• LIST OF TASKS:
**a)** Rewrite the passage of the Stanford tuition text below, starting with "Colleges, universities, and" and going on through "deadlines may differ.", with "deadlines" changed to "due dates".
**b)** Extend the Stanford tuition text below, picking up from its final sentence.

• EXTRACT PROVIDED:
=======

Stanford University Tuition and Fees

Stanford University Tuition and Fees

On this page:

    By Susan Guillory

    (Last Updated – 01/2025)

    Total Cost of Attendance

    Stanford is known for consistently ranking as one of the top 10 universities in the country. Stanford University tuition and fees, at $62,484 for the 2023-24 school year, is higher than the average for four-year private nonprofit institutions in the U.S. of $41,540 per year.

    Costs for 2023-24

    Tuition & Fees

    $62,484

    Books & Supplies

    $825

    Room & Board

    $19,922

    Other Expenses

    $4,602

    Total Cost of Attendance

    $87,833

    Financial Aid

    To help with Stanford tuition, more than two-thirds of students receive financial aid of some kind, whether it’s student loans, grants, or scholarships. Stanford is “need-blind” for all U.S. citizens, permanent residents, and undocumented students, regardless of where they attended high school. This means that your financial need will not be a deciding factor on your application.

    Generally, financial aid is monetary assistance awarded to students based on personal need and merit. Students who qualify for financial aid can use it to pay for college costs like tuition, books, and living expenses.

    The federal government is the largest provider of student financial aid. However, aid can also be given by state governments, colleges and universities, private companies, and nonprofits. The different types include:

    •  Scholarships: These can be awarded by schools and other organizations based on students’ academic excellence, athletic achievement, community involvement, job experience, field of study, or financial need.

    •  Grants: Generally based on financial need, these can come from federal, state, private, or nonprofit organizations.

    •  Work-study: This federal program provides qualifying students with part-time employment to earn money for expenses while in school.

    •  Federal student loans: This is money borrowed directly from the U.S. Department of Education. It comes with fixed interest rates that are typically lower than private loans.

    Colleges, universities, and state agencies use the Free Application for Federal Student Aid (FAFSA) to determine financial aid eligibility. The FAFSA can be completed online, but note that state, federal and school deadlines may differ.

    You can find other financial aid opportunities on databases such as:

    •  US Department of Education – Search for grants from colleges and universities by state

    •  College Scholarship Service Profile (CSS) – A global college scholarship application used by select institutions to award financial aid

    Recommended: The Differences Between Grants, Scholarships, and Loans

    Private Student Loans

    While some Stanford students opt for federal student loans (7%), others (2%) take out private student loans. The average private loan amount is $39,259.

    Private loans are funded by private organizations such as banks, online lenders, credit unions, some schools, and state-based or state-affiliated organizations. While federal student loans have interest rates that are regulated by Congress, private lenders follow a different set of regulations so their qualifications and interest rates can vary widely.

=======

• RECORDS PROVIDED:
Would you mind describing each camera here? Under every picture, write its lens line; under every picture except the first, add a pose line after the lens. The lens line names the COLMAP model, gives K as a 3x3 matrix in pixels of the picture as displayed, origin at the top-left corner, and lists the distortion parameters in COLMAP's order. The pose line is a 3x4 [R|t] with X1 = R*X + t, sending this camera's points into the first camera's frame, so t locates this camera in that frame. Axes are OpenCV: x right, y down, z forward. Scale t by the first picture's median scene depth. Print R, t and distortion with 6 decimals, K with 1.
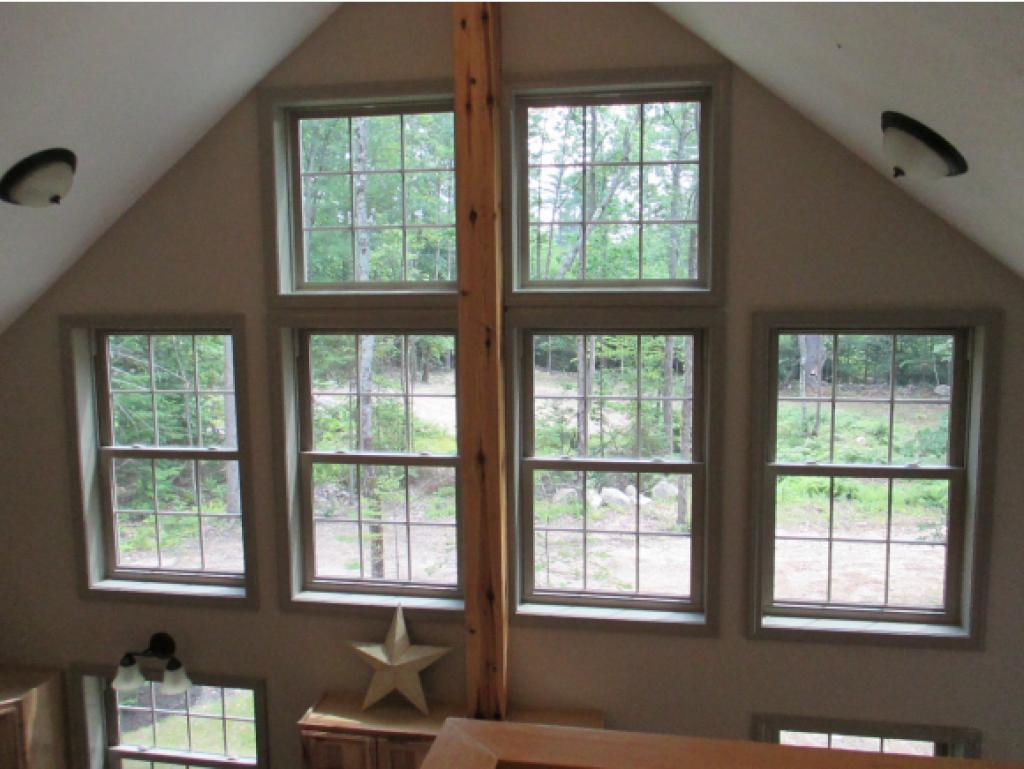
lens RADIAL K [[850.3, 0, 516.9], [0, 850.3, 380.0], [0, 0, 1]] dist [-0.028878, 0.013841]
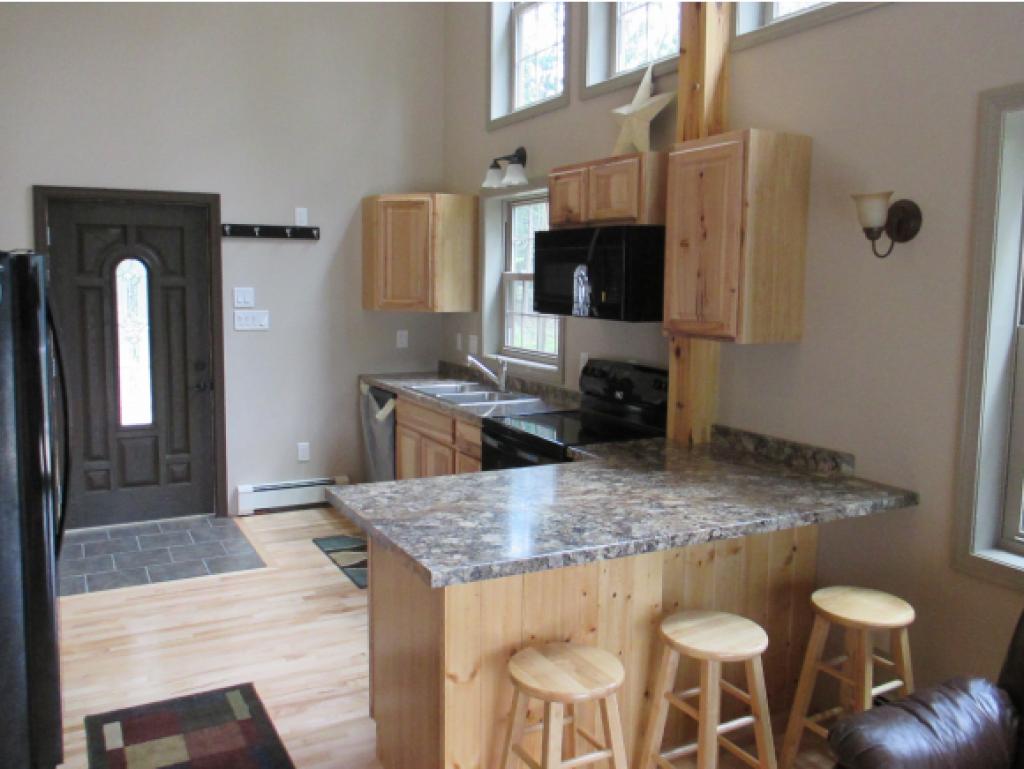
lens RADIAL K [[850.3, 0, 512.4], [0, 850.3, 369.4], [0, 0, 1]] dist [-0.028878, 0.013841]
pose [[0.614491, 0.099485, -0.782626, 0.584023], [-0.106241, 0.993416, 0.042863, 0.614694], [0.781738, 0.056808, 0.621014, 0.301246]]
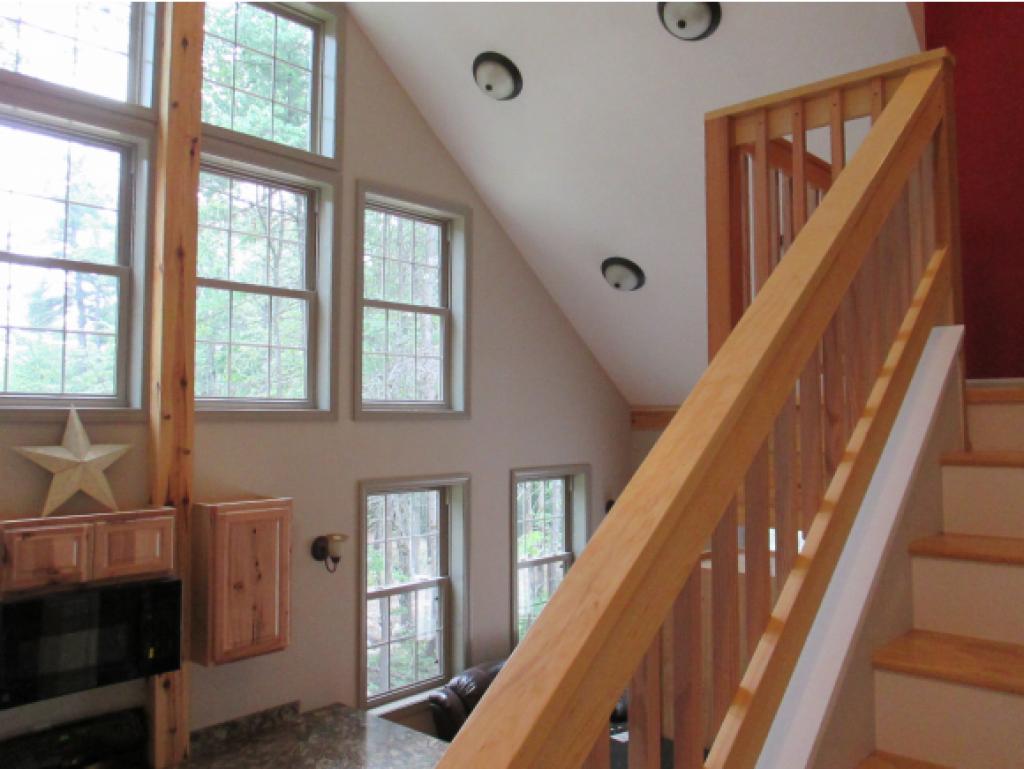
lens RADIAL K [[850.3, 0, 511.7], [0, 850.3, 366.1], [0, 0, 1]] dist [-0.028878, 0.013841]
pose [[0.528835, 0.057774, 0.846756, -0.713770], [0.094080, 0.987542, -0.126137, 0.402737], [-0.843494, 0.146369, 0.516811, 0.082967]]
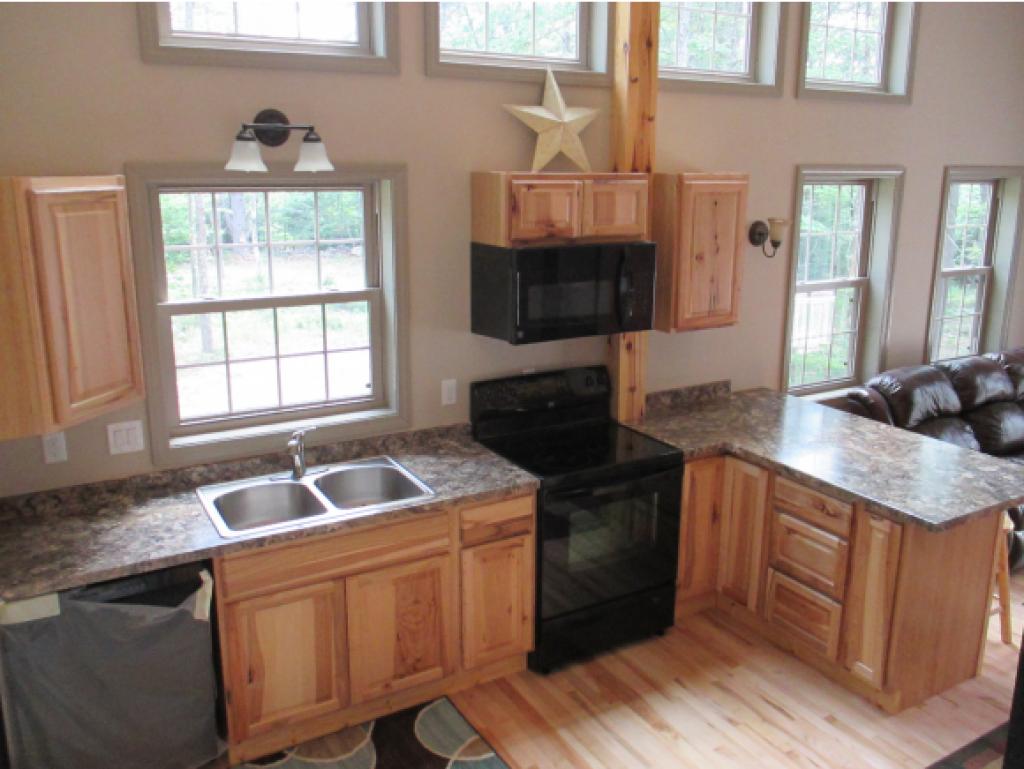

=======

• ANSWERS TO THE EXERCISE:
**a)**
Colleges, universities, and state agencies use the Free Application for Federal Student Aid (FAFSA) to determine financial aid eligibility. The FAFSA can be completed online, but note that state, federal and school due dates may differ.

**b)**
    What’s more, private loans have variable or fixed interest rates that may be higher than federal loan interest rates, which are always fixed. Private lenders may (but don’t always) require you to make payments on your loans while you are still in school, compared to federal student loans, which you don’t have to start paying back until after you graduate, leave school, or change your enrollment status to less than half-time.

    Private loans don’t have a specific application window and can be applied for on an as-needed basis. However, if you think you may need to take out a private loan, it’s a good idea to submit your FAFSA first to see what federal aid you may qualify for as it generally may have better rates and terms.

    If you’ve missed the FAFSA deadline or you’re struggling to pay for school during the year, private loans can potentially help you make your payments. Just keep in mind that you will need enough lead time for your loan to process and for your lender to send money to your school.

    Recommended: Guide to Private Student Loans

    Projected 4-Year-Degree Price

    How much will Stanford tuition plus room and board and other expenses run you for a four-year degree? Based on 2023-24 numbers, the full cost would be $351,332. In comparison, the average cost for a private university is $60,420 a year, totaling $241,680 for four years, according to CollegeData.com.

    Here’s some California Student Loan & Scholarship Information for you.

    Repay student loans your way.

    Find the monthly
    payment & rate that fits your budget.

    Undergraduate Tuition and Fees

    Costs for 2022-23

    Tuition & Fees

    $62,484

    Room & Board

    $19,922

    Books and Supplies

    $825

    Other Expenses

    $4,602

    Total Cost of Attendance

    $87,833

    Covering Stanford University costs is more than just tuition, which is $62,484. You also have to factor in room and board, which runs $19,922; books and supplies for $825; and other expenses totaling $4,602; making your COA (or cost of attendance) $87,833 a year.

    Graduate Tuition and Fees

    Costs for 2023-24

    Tuition

    $58,746

    Fees

    $753

    Total Cost of Attendance

    $59,499

    Tuition for graduate school at Stanford was $58,7467 in 2023-24, and there was an additional $753 in fees, making a total of $59,499 to attend graduate school. There are graduate loans available to help with these costs.

    Cost per Credit Hour

    For students who wish to attend summer sessions, the cost per unit is $1,282 (for fewer than 12). Upperclass students may petition for part-time enrollment (8-unit minimum), also for $1,282 per unit. This does not include fees. Our private student loans guide can help you plan for how you’ll finance your education.

    Campus Housing Expenses

    Costs for 2023-24

    Student Type

    On-Campus

    Off-Campus

    Room & Board

    $19,922

    $24,960

    Other Expenses

    $4,602

    $4,602

    Stanford has 15 residence halls, as well as apartments, suites and row houses for undergraduates. All first-year students are required to live on campus.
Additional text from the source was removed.